## Problem to solve
Given the records below, pull every line with the word "power" into the answer.

Stored data entries:
▬▬▬▬▬▬
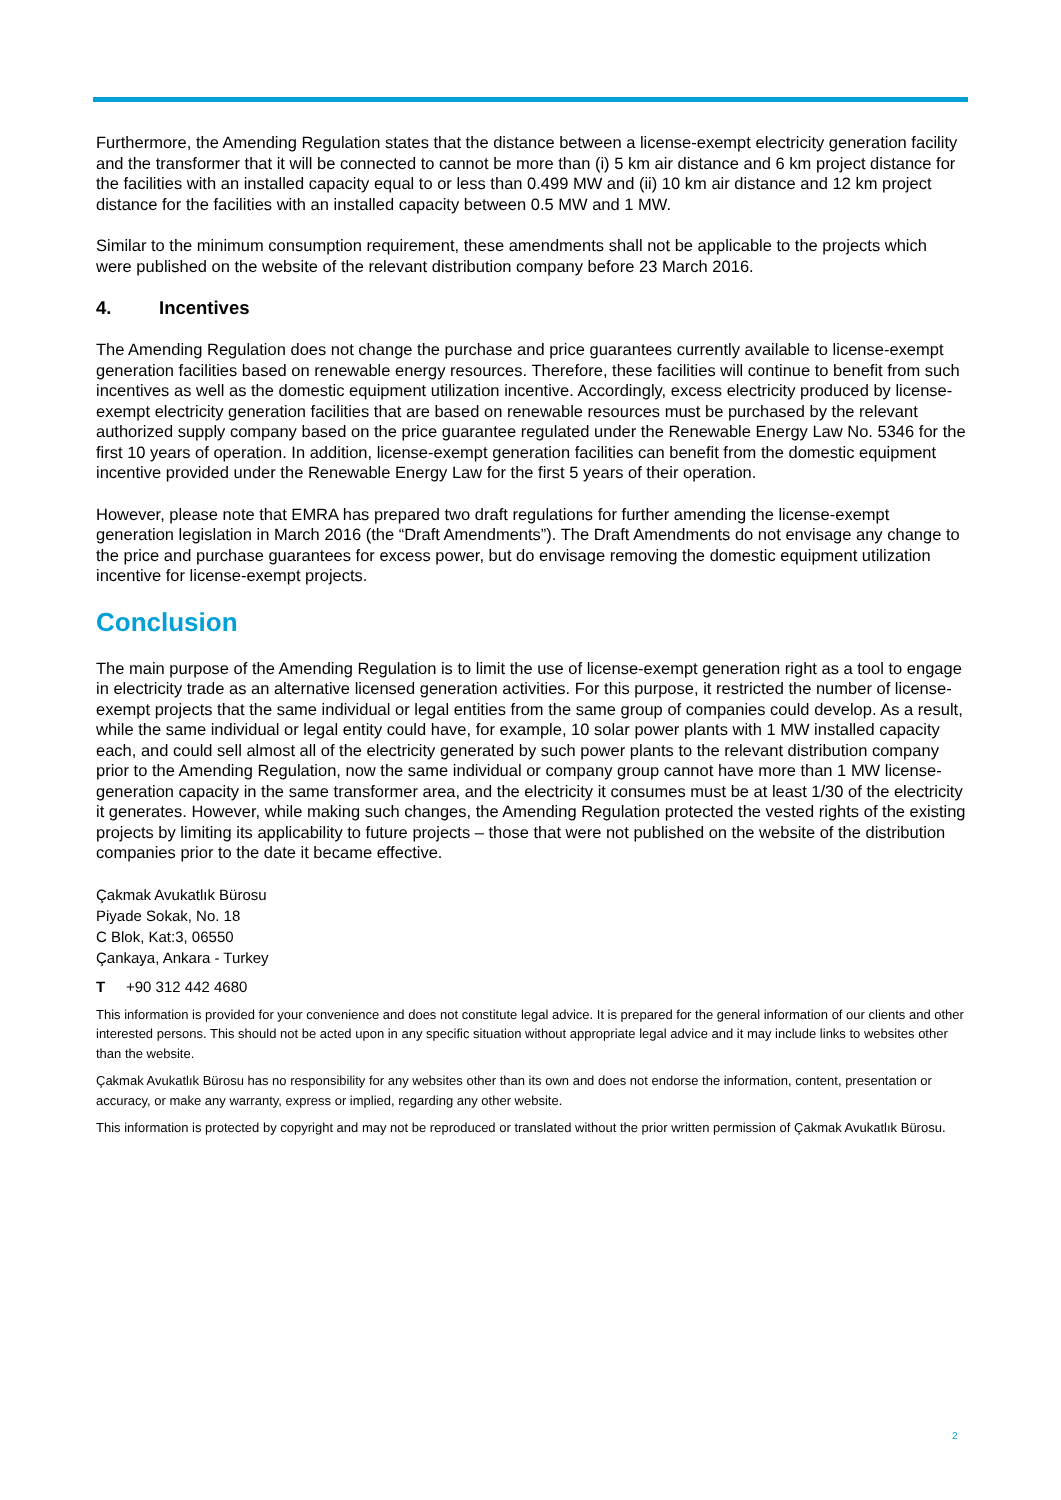Furthermore, the Amending Regulation states that the distance between a license-exempt electricity generation facility and the transformer that it will be connected to cannot be more than (i) 5 km air distance and 6 km project distance for the facilities with an installed capacity equal to or less than 0.499 MW and (ii) 10 km air distance and 12 km project distance for the facilities with an installed capacity between 0.5 MW and 1 MW.
Similar to the minimum consumption requirement, these amendments shall not be applicable to the projects which were published on the website of the relevant distribution company before 23 March 2016.
4. Incentives
The Amending Regulation does not change the purchase and price guarantees currently available to license-exempt generation facilities based on renewable energy resources. Therefore, these facilities will continue to benefit from such incentives as well as the domestic equipment utilization incentive. Accordingly, excess electricity produced by license-exempt electricity generation facilities that are based on renewable resources must be purchased by the relevant authorized supply company based on the price guarantee regulated under the Renewable Energy Law No. 5346 for the first 10 years of operation. In addition, license-exempt generation facilities can benefit from the domestic equipment incentive provided under the Renewable Energy Law for the first 5 years of their operation.
However, please note that EMRA has prepared two draft regulations for further amending the license-exempt generation legislation in March 2016 (the “Draft Amendments”). The Draft Amendments do not envisage any change to the price and purchase guarantees for excess power, but do envisage removing the domestic equipment utilization incentive for license-exempt projects.
Conclusion
The main purpose of the Amending Regulation is to limit the use of license-exempt generation right as a tool to engage in electricity trade as an alternative licensed generation activities. For this purpose, it restricted the number of license-exempt projects that the same individual or legal entities from the same group of companies could develop. As a result, while the same individual or legal entity could have, for example, 10 solar power plants with 1 MW installed capacity each, and could sell almost all of the electricity generated by such power plants to the relevant distribution company prior to the Amending Regulation, now the same individual or company group cannot have more than 1 MW license-generation capacity in the same transformer area, and the electricity it consumes must be at least 1/30 of the electricity it generates. However, while making such changes, the Amending Regulation protected the vested rights of the existing projects by limiting its applicability to future projects – those that were not published on the website of the distribution companies prior to the date it became effective.
Çakmak Avukatlık Bürosu
Piyade Sokak, No. 18
C Blok, Kat:3, 06550
Çankaya, Ankara - Turkey
T +90 312 442 4680
This information is provided for your convenience and does not constitute legal advice. It is prepared for the general information of our clients and other interested persons. This should not be acted upon in any specific situation without appropriate legal advice and it may include links to websites other than the website.
Çakmak Avukatlık Bürosu has no responsibility for any websites other than its own and does not endorse the information, content, presentation or accuracy, or make any warranty, express or implied, regarding any other website.
This information is protected by copyright and may not be reproduced or translated without the prior written permission of Çakmak Avukatlık Bürosu.
2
▬▬▬▬▬▬
## Response to this exercise
However, please note that EMRA has prepared two draft regulations for further amending the license-exempt generation legislation in March 2016 (the “Draft Amendments”). The Draft Amendments do not envisage any change to the price and purchase guarantees for excess power, but do envisage removing the domestic equipment utilization incentive for license-exempt projects.
The main purpose of the Amending Regulation is to limit the use of license-exempt generation right as a tool to engage in electricity trade as an alternative licensed generation activities. For this purpose, it restricted the number of license-exempt projects that the same individual or legal entities from the same group of companies could develop. As a result, while the same individual or legal entity could have, for example, 10 solar power plants with 1 MW installed capacity each, and could sell almost all of the electricity generated by such power plants to the relevant distribution company prior to the Amending Regulation, now the same individual or company group cannot have more than 1 MW license-generation capacity in the same transformer area, and the electricity it consumes must be at least 1/30 of the electricity it generates. However, while making such changes, the Amending Regulation protected the vested rights of the existing projects by limiting its applicability to future projects – those that were not published on the website of the distribution companies prior to the date it became effective.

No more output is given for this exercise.